Шарок умолк, словно подавился.
Ефросинья не выдержала.
– Кто?!. – взвизгнула она, но тотчас осеклась, услыхав молящее:
– Тише, тетя Фрося! Молчи!
Голос был знаком до одури, однако с Ефросиньиной памятью что-то случилось и она никак не могла его вспомнить. Но сидевшая рядом Стефка выдохнула:
– Егорка! То ты? – и Ефросинья наконец-то узнала Егора Усова, Никитина приятеля и сослуживца.
Сердце затрепыхалось испуганно: «Егорка воротился! Почему тайком? А где Никита? Неужели убили?!» И ворохнулась где-то на обочине сознания постыдная мыслишка: «Ох, кабы так…»
Тем временем Усов достиг крыльца, споткнулся о нижнюю ступеньку и, шатнувшись, упал на колени. Луны не было, звезды светили блекло, и Ефросинья едва разглядела его лицо. Оно показалось каким-то странно толстощеким, словно Егорка невероятно располнел, и при этом темным, вроде как пятнистым – грязным, что ли?
А что это его так качает? На ногах не устоял, да и на коленях невмочь удержаться. Не с перепою ли? Небось пришли стрельцы, на радостях засели в кабаках, Никита еще где-то бражничает, а Егорка побрел домой, да перепутал дворы…
И тут же Ефросинья покачала головой. Нет, обычно войско, вернувшееся из похода, входило в Москву поутру, и самое малое за день вся слобода Стрелецкая гудела, готовясь к возращению мужей, отцов, сыновей и братьев. Сейчас же ничего, кроме предположений и догадок относительно возвращения полков, слышно не было.
– Войдем в дом, – умоляюще прохрипел Егорка. – Нельзя, чтоб меня видели!
Ефросинья вдруг ощутила боль в руке и с некоторым трудом осознала, что ее пальцы мертво стиснуты Стефкиными. Да и она сидела, вонзив ногти в ладонь подруги, словно орлица, закогтившая жертву. Даже и не заметили, как вцепились друг в дружку. Вот что страх с людьми делает!
Быстро вошли в избу. Егорка тащился следом, хватаясь за стены. Ефросинья зажгла на загнетке [41] лучинку, вставила в светец, повернулась к гостью – да и ахнула во весь голос.

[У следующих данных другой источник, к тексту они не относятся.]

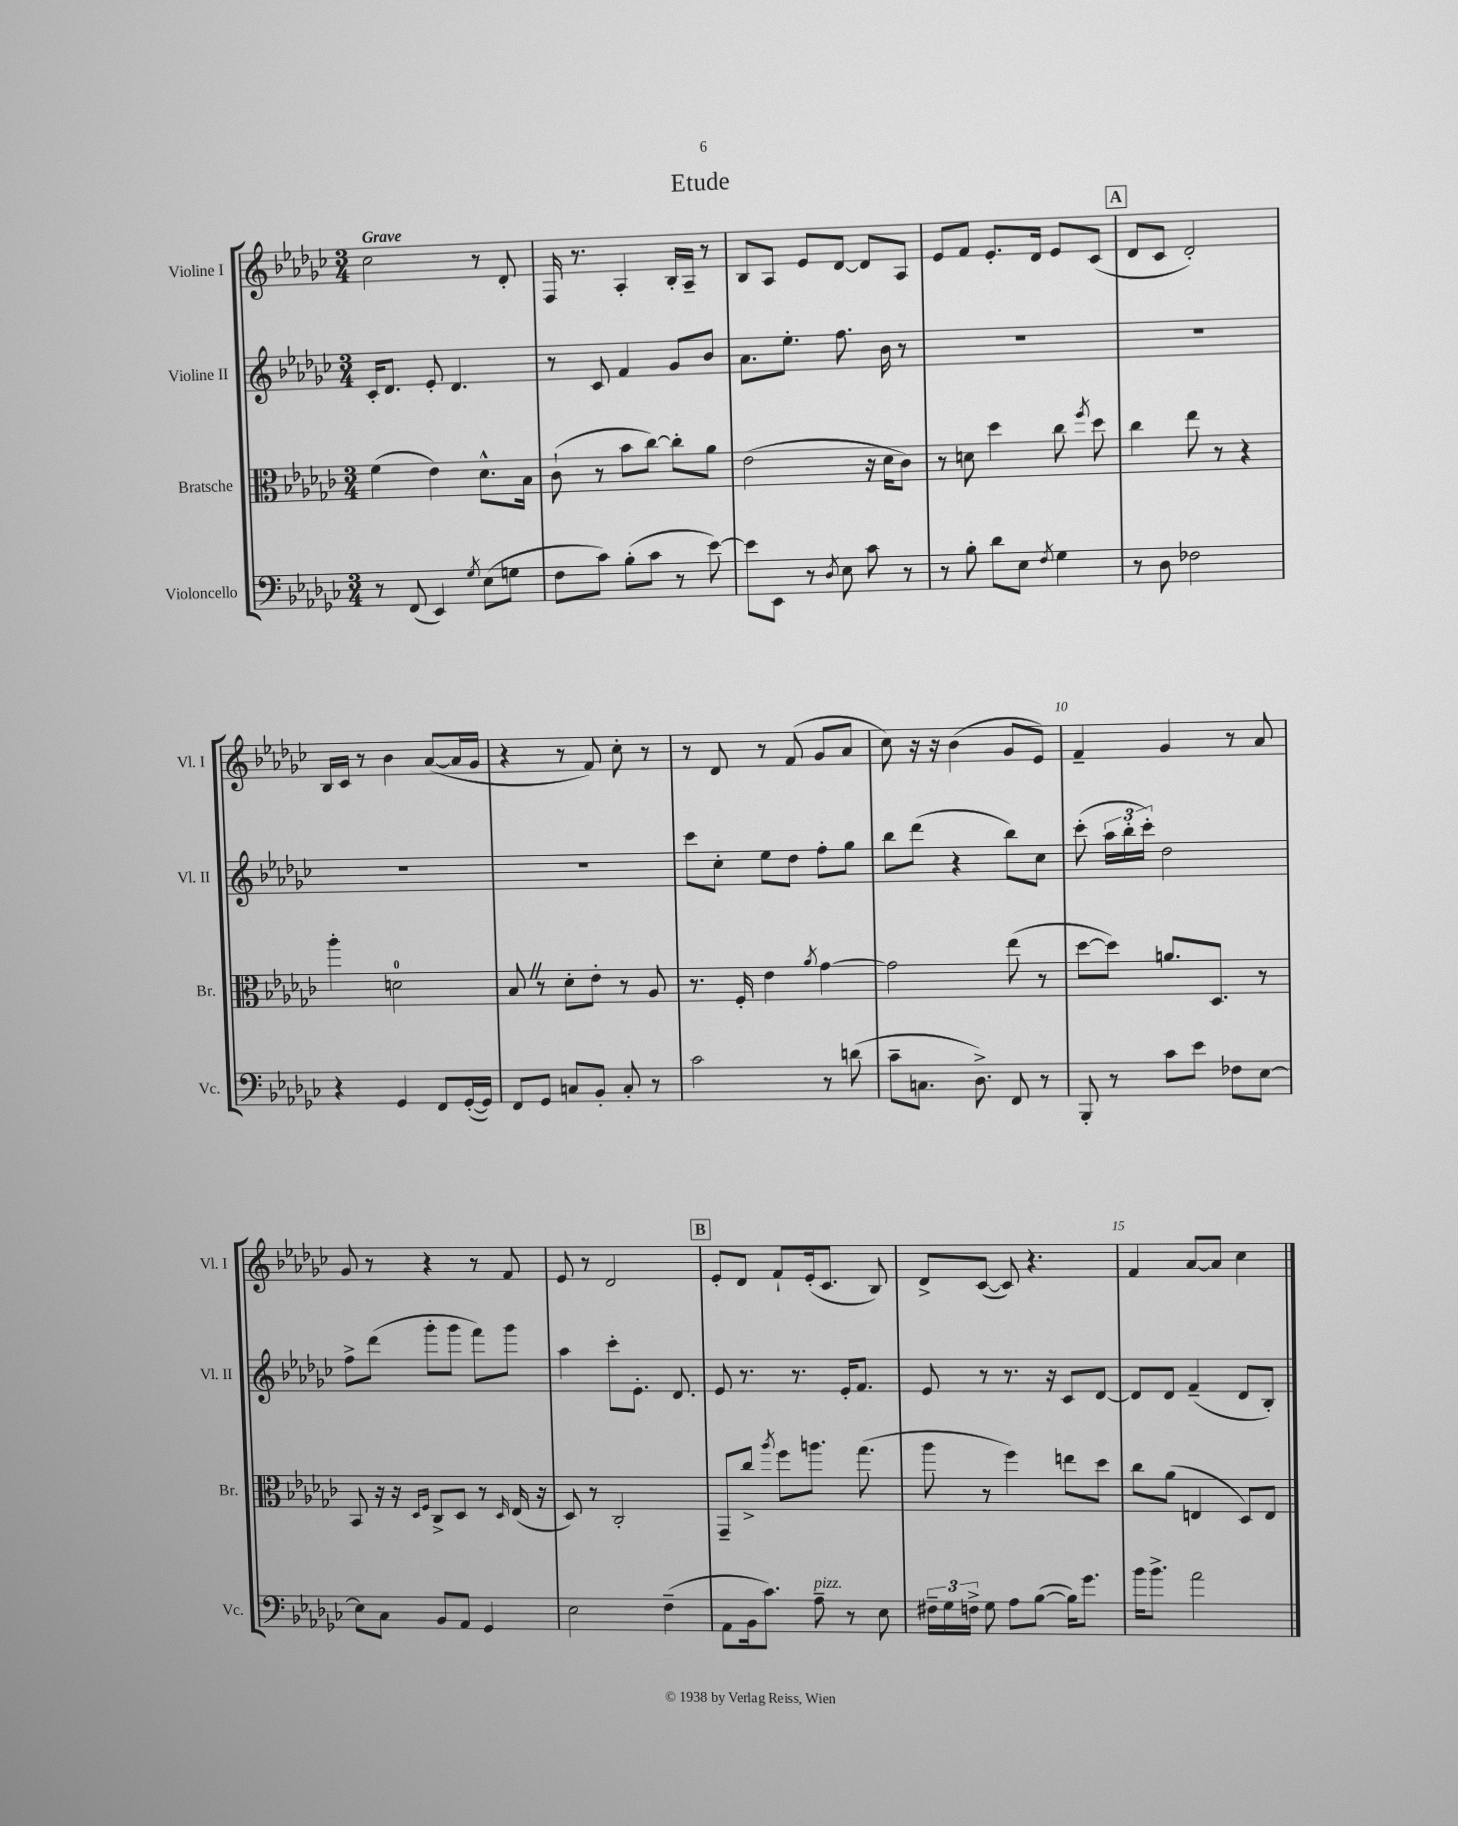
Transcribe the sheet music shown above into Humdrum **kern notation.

**kern	**kern	**kern	**kern
*part4	*part3	*part2	*part1
*staff4	*staff3	*staff2	*staff1
*I"Violoncello	*I"Bratsche	*I"Violine II	*I"Violine I
*I'Vc.	*I'Br.	*I'Vl. II	*I'Vl. I
*clefF4	*clefC3	*clefG2	*clefG2
*k[b-e-a-d-g-c-]	*k[b-e-a-d-g-c-]	*k[b-e-a-d-g-c-]	*k[b-e-a-d-g-c-]
*M3/4	*M3/4	*M3/4	*M3/4
=1	=1	=1	=1
!	!	!	!LO:TX:a:B:t=Grave
8r	(4f\	16c-'/KL	2cc-\
.	.	8.d-/J	.
(8FF/	.	.	.
4EE-/)	4e-\)	8e-'/	.
.	.	4.d-/	.
8qG-/	.	.	.
(8E-\L	8.d-^^\L	.	8r
8Gn\J	.	.	8d-'/
.	16B-\Jk	.	.
=2	=2	=2	=2
8F\L	(8c-`\	8r	16F/
.	.	.	8.r
8c-\J)	8r	8c-/	.
(8B-'\L	8b-\L	4f/	4A-'/
8c-\J	[8cc-\J)	.	.
8r	8cc-'\L]	8g-/L	16B-'/LL
.	.	.	16A-~/JJ
[8e-\)	8a-\J	8b-/J	8r
=3	=3	=3	=3
8e-\L]	(2e-\	8.a-\L	8B-/L
8EE-\J	.	.	8A-/J
.	.	8.ee-'\J	.
8r	.	.	8e-/L
8qD-/	.	.	.
8E-\	.	8.ff\	[8d-/J
8c-\	16r	.	8d-/L]
.	16d-\KL	16b-\	.
8r	8c-\J)	8r	8A-/J
=4	=4	=4	=4
8r	8r	2.r	8e-/L
8B-'\	8dn\	.	8f/J
8d-\L	4dd-\	.	8.e-'/L
8E-\J	.	.	.
.	.	.	16d-/Jk
8qF/	.	.	.
4G-\	8cc-\	.	8e-/L
.	8qff/	.	.
.	8dd-\	.	(8c-/J
!!LO:REH:place=s1:t=A
=5	=5	=5	=5
8r	4cc-\	2.r	8d-/L
8D-\	.	.	8c-/J
2F-X\	8ee-\	.	2d-'/)
.	8r	.	.
.	4r	.	.
!!LO:LB:g=z
=6	=6	=6	=6
4r	4aa-'\	2.r	16B-/LL
.	.	.	16c-/JJ
.	.	.	8r
4GG-/	2dn\	.	4b-\
8FF/L	.	.	([8a-/L
([16GG-'/L	.	.	16a-/L]
16GG-/JJ])	.	.	16g-/JJ
=7	=7	=7	=7
8FF/L	8B-Z/	2.r	4r
8GG-/J	8r	.	.
8Cn/L	8d-'\L	.	8r
8BB-'/J	8e-'\J	.	8f/)
8C'/	8r	.	8cc-'\
8r	8A-/	.	8r
=8	=8	=8	=8
2c-\	8.r	8ccc-\L	8r
.	.	8cc-'\J	8d-/
.	16F'/	.	.
.	4e-\	8ee-\L	8r
.	.	8dd-\J	(8f/
.	8qa-/	.	.
8r	[4g-\	8ff'\L	8g-/L
(8dn\	.	8gg-\J	8a-/J
=9	=9	=9	=9
8c-~\L	2g-\]	8bb-\L	8cc-\)
8.Cn\J	.	(8ddd-\J	16r
.	.	.	16r
.	.	4r	(4b-\
8.D-^\)	.	.	.
8FF/	(8ee-\	8bb-\L)	8g-/L
8r	8r	8cc-\J	8e-/J)
=10	=10	=10	=10
8BBB-'/	[8dd-\L	(8ccc-'\	4f~/
8r	8dd-\J])	24aa-\LL	.
.	.	24bb-'\	.
.	.	24ccc-'\JJ)	.
8c-\L	8.an/L	2dd-\	4g-/
8e-\J	.	.	.
.	8.D-/J	.	.
8F-X\L	.	.	8r
[8E-\J	8r	.	8a-/
!!LO:LB:g=z
=11	=11	=11	=11
8E-\L]	8BB-/	8ff^\L	8g-/
8C-\J	16r	(8ddd-\J	8r
.	16r	.	.
.	16qqD-/LL	.	.
.	16qqF/JJ	.	.
8BB-/L	8C-^/L	8ggg-'\L	4r
8AA-/J	8D-/J	8ggg-\J	.
4GG-/	8r	8fff\L)	8r
.	16qqD-/	.	.
.	(16E-/	8ggg-\J	8f/
.	16r	.	.
=12	=12	=12	=12
2E-\	8D-/)	4aa-\	8e-/
.	8r	.	8r
.	2C-'/	8ccc-'\L	2d-/
.	.	8.e-'\J	.
(4F~\	.	.	.
.	.	8.d-/	.
!!LO:REH:place=s1:t=B
=13	=13	=13	=13
8AA-\L	8GG-~/L	8e-/	8e-'/L
16BB-\k	8cc-^/J	8.r	8d-/J
8.c-\J)	.	.	.
.	8qaa-/	.	.
.	8ff\L	.	8f`/L
.	.	8.r	.
!LO:TX:a:i:t=pizz.	!	!	!
8A-~\	8.aan\J	.	(16e-'/k
.	.	.	8.c-/J
8r	.	16e-'/KL	.
.	(8.gg-\	8.f/J	.
8E-\	.	.	8B-/)
=14	=14	=14	=14
24F#X~\LL	8aa-\	8e-/	8d-^/L
24G-\	.	.	.
24Fn^\JJ	.	.	.
8G-\	8r	8r	([8c-/J
8A-\L	4ff\)	8.r	8c-/])
([8B-\J	.	.	4.r
.	.	16r	.
16B-\KL])	8een\L	8c-/L	.
8.g-\J	.	.	.
.	8dd-\J	[8d-/J	.
=15	=15	=15	=15
16b-\KL	8cc-\L	8d-/L]	4f/
8.b-^\J	.	.	.
.	(8a-\J	8d-/J	.
2a-\	4En/	(4f~/	[8a-/L
.	.	.	8a-/J]
.	8D-/L)	8d-/L	4cc-\
.	8E/J	8B-'/J)	.
==	==	==	==
*-	*-	*-	*-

Егорка, всегда румяный, белолицый увалень, выглядел ужасно! Стрелецкой ферязи [42] на нем не было, нательная рубаха клочьями висела на плечах, портки были грязны, словно парня валяли по лужам. Сапоги тоже выгвазданы почем зря. Но хуже всего выглядело его лицо. Нет, он не располнел – просто-напросто избитое лицо сильно распухло, левый глаз превратился в щелку, а правый вовсе заплыл. Губы казались какими-то оладьями.
– Гос-споди! – простонала Ефросинья. – Кто это тебя?!
– С коня упал, – буркнул Егорка. – Дайте умыться и попить, тетя Фрося.
Он странно вертел головой, и Ефросинья не сразу поняла, что Егорка пытается повернуться поудобней, чтобы лучше видеть почти незрячими глазами. Причем на хлопочущую хозяйку он почти не обращал внимания – взор был прикован к Стефке.